From left to right: Bernice Martin, Malik Carter, Steve Kanstoroom, Donald Awkard and William Rounds
IT'S BEEN MORE THAN 15 years since the Montgomery County Planning Board approved Dellabrooke, a 43-home upscale development in Sandy Spring. But a fight rages on about a nearby road in a historic African-American community that residents—some of whom are descendants of former slaves—say was blocked when the new houses were built.
Farm Road has disappeared and reappeared on official maps over the years. It wasn’t included on the developer’s submissions when the planning board approved the new subdivision in 1999. The board allowed some houses to be built over what residents say was part of the road, and also designated a swath of land for conservation that older maps show was part of the road.
Today, there are about a half dozen houses on the gravel road, and several properties have no structures. In some places it appears wide enough to be a road, and elsewhere it’s overgrown, more like a path. At some points along what older maps show to be the road, the lots now belong to Dellabrooke residents, and the road runs through those properties. In order to reach their land, property owners along Farm Road have been using Brooke Road to the south or traveling over other properties.
In 2004, when a member of the African-American community sought to develop his land, he learned that he didn’t have an address, and that he couldn’t get one because his lot is on a road that officially no longer existed.
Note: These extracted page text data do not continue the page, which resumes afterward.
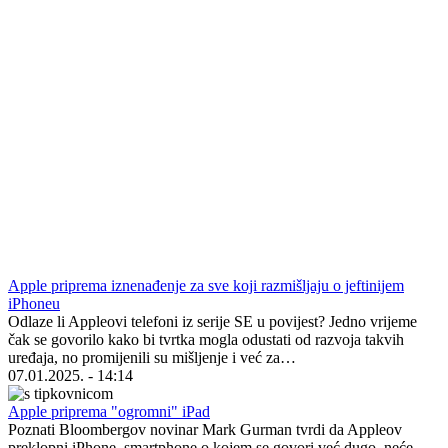
Apple priprema iznenađenje za sve koji razmišljaju o jeftinijem
iPhoneu
Odlaze li Appleovi telefoni iz serije SE u povijest? Jedno vrijeme
čak se govorilo kako bi tvrtka mogla odustati od razvoja takvih
uređaja, no promijenili su mišljenje i već za…
07.01.2025. - 14:14
Apple priprema "ogromni" iPad
Poznati Bloombergov novinar Mark Gurman tvrdi da Appleov
preklopni iPhone, smartphone o kojem se govori već dugo, neće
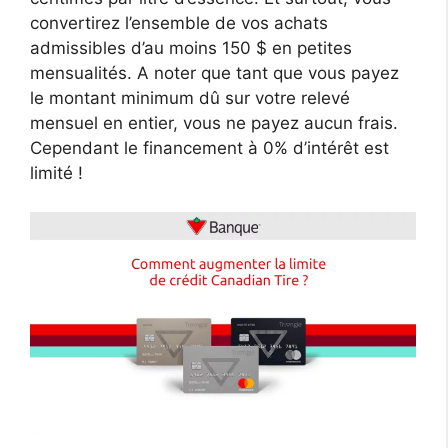
convertirez l’ensemble de vos achats
admissibles d’au moins 150 $ en petites
mensualités. A noter que tant que vous payez
le montant minimum dû sur votre relevé
mensuel en entier, vous ne payez aucun frais.
Cependant le financement à 0% d’intérêt est
limité !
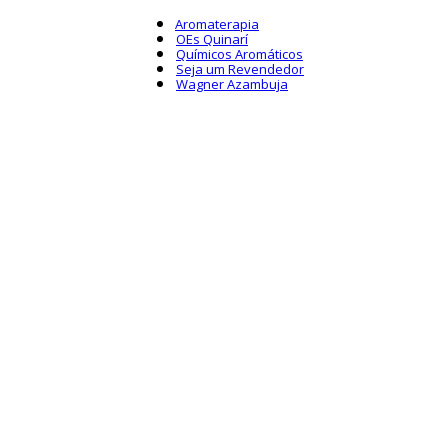
Aromaterapia
OEs Quinarí
Químicos Aromáticos
Seja um Revendedor
Wagner Azambuja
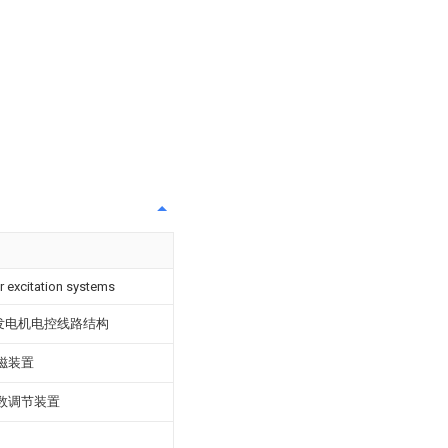
r excitation systems
励发电机电控线路结构
磁装置
数调节装置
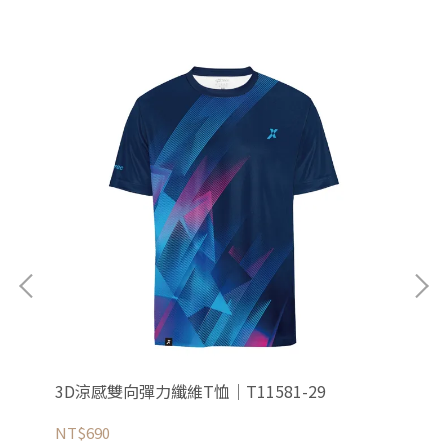
3D涼感雙向彈力纖維T恤｜T11581-29
3D
NT$690
NT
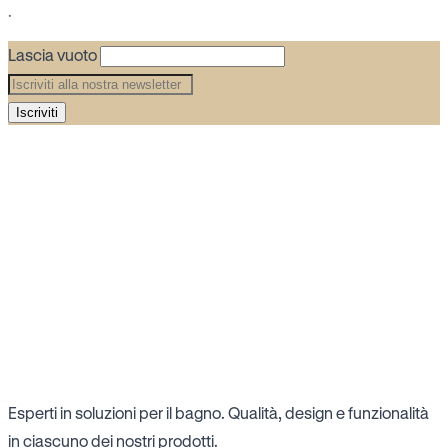
.
Lascia vuoto
Iscriviti
Esperti in soluzioni per il bagno. Qualità, design e funzionalità
in ciascuno dei nostri prodotti.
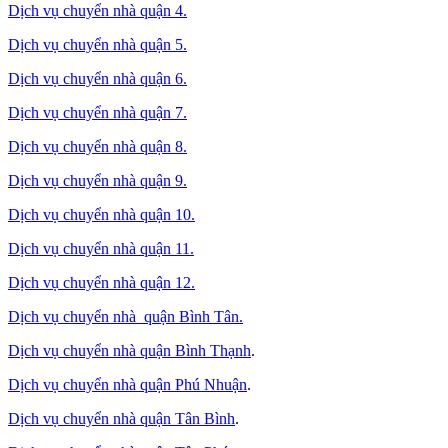
Dịch vụ chuyển nhà quận 4.
Dịch vụ chuyển nhà quận 5.
Dịch vụ chuyển nhà quận 6.
Dịch vụ chuyển nhà quận 7.
Dịch vụ chuyển nhà quận 8.
Dịch vụ chuyển nhà quận 9.
Dịch vụ chuyển nhà quận 10.
Dịch vụ chuyển nhà quận 11.
Dịch vụ chuyển nhà quận 12.
Dịch vụ chuyển nhà quận Bình Tân
.
Dịch vụ chuyển nhà quận Bình Thạnh
.
Dịch vụ chuyển nhà quận Phú Nhuận
.
Dịch vụ chuyển nhà quận Tân Bình
.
An address is crucial for anyone wanting to build or make other improvements on their property. No address, no building permit.
Fast forward to last June, when Maryland’s Legislative Black Caucus held a hearing in Sandy Spring. William Rounds, who said his family has owned property along Farm Road since 1904, wept. “Fix the road,” he said. “All I ever dreamed about was having my family on this property from my heritage.” He said he has spent $17,000 of his own money to refurbish the road.
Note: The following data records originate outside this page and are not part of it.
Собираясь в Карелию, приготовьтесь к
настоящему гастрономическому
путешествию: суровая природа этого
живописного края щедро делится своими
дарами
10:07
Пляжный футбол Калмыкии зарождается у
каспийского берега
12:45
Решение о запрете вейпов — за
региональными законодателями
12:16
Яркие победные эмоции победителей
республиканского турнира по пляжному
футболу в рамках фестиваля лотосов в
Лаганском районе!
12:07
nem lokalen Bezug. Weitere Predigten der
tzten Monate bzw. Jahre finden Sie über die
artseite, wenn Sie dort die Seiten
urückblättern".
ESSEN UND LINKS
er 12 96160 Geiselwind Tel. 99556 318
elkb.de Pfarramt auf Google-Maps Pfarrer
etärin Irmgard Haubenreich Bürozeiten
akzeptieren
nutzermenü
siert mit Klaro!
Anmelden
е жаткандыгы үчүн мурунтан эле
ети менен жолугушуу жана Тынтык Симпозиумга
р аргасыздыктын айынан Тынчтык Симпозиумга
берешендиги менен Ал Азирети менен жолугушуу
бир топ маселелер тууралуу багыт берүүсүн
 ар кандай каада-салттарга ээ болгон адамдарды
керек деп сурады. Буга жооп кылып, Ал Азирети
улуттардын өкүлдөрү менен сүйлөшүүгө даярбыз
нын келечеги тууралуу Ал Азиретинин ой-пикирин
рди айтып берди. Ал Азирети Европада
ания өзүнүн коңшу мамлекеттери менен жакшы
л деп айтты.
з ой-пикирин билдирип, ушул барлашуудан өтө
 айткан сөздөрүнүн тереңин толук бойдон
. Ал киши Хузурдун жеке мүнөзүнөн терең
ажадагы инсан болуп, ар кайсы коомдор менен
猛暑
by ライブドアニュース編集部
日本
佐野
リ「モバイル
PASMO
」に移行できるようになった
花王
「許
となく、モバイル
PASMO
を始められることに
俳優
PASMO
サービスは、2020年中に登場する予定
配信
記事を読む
The residents of the African-American community have been aided by Steve Kanstoroom, a neighbor who has experience battling government bureaucracies. Kanstoroom has helped generate publicity about the community, and has set up a website called savesandyspring.org. He received a community service award from County Executive Ike Leggett in 2013.
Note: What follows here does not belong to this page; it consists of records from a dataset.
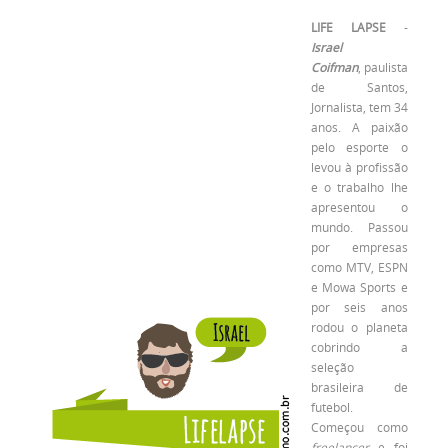
LIFE LAPSE
-
Israel
Coifman
, paulista
de Santos,
Jornalista, tem 34
anos. A paixão
pelo esporte o
levou à profissão
e o trabalho lhe
apresentou o
mundo. Passou
por empresas
como MTV, ESPN
e Mowa Sports e
por seis anos
rodou o planeta
cobrindo a
seleção
brasileira de
futebol.
Começou como
freelancer
e foi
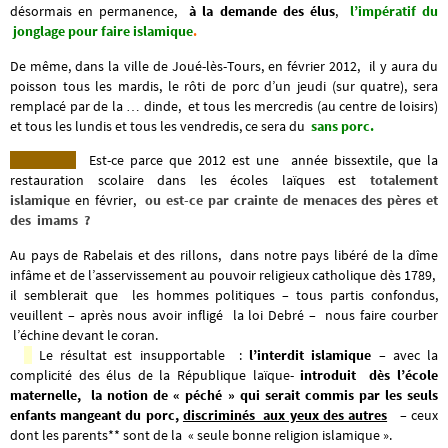
désormais en permanence,
à la demande des élus
,
l’impératif du
jonglage pour faire
islamique
.
De même, dans la ville de Joué-lès-Tours, en février 2012, il y aura du
poisson tous les mardis, le rôti de porc d’un jeudi (sur quatre), sera
remplacé par de la … dinde, et tous les mercredis (au centre de loisirs)
et tous les lundis et tous les vendredis, ce sera du
sans porc.
Est-ce parce que 2012 est une année bissextile, que la
restauration scolaire dans les écoles laïques est
totalement
islamique
en février,
ou est-ce par crainte de menaces des pères et
des imams ?
Au pays de Rabelais et des rillons, dans notre pays libéré de la dîme
infâme et de l’asservissement au pouvoir religieux catholique dès 1789,
il semblerait que les hommes politiques – tous partis confondus,
veuillent – après nous avoir infligé la loi Debré – nous faire courber
l’échine devant le coran.
Le résultat est insupportable :
l’interdit islamique –
avec la
complicité des élus de la République laïque-
introduit dès l’école
maternelle, la notion de « péché » qui serait commis par les seuls
enfants mangeant du porc,
discriminés aux yeux des autres
– ceux
dont les parents** sont de la « seule bonne religion islamique ».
In July 2014, Leggett took another crucial step. After several embarrassing news reports, pressure from Montgomery County Councilmember Marc Elrich (D-At Large), and a couple of lawsuits, Leggett told the Montgomery County Planning Department to give addresses to the Farm Road property owners.
Problem solved. Well, not quite.
The addresses linked the houses to other roads, not to Farm Road, which planning officials maintain is not actually a road. The new addresses still don’t solve the issue of access as some of the landowners would have to share driveways or go over another person’s property to reach the road linked to their address. “They are still landlocked,” Kanstoroom says.
Meanwhile, the planning board spent just over $120,000 in 2013 on a report that cleared the department of any wrongdoing in the Dellabrooke approval.
Kanstoroom and the neighbors have kept up the pressure. In January, Maryland’s highest court gave the African-American landowners an opening to press a lawsuit in Montgomery County Circuit Court against the planning agency, a surveying company and some property owners. And separately, the Leggett administration has agreed to survey Farm Road to see if it could be considered a real road with all the benefits that confers.
Joel Leininger, the surveyor hired by the county, says “the road has been there for decades.” The planning board’s general counsel, Adrian Gardner, declined to discuss the issue. Leggett spokeswoman Esther Bowring said the government is waiting for Leininger’s final report before deciding next steps.
Elrich says the planning board’s approval of Dellabrooke back in 1999 was wrong. “They did this to people who did not have the wherewithal to hire the kind of attorney they needed,” he says. “This is just another historic black community that has been treated like crap.”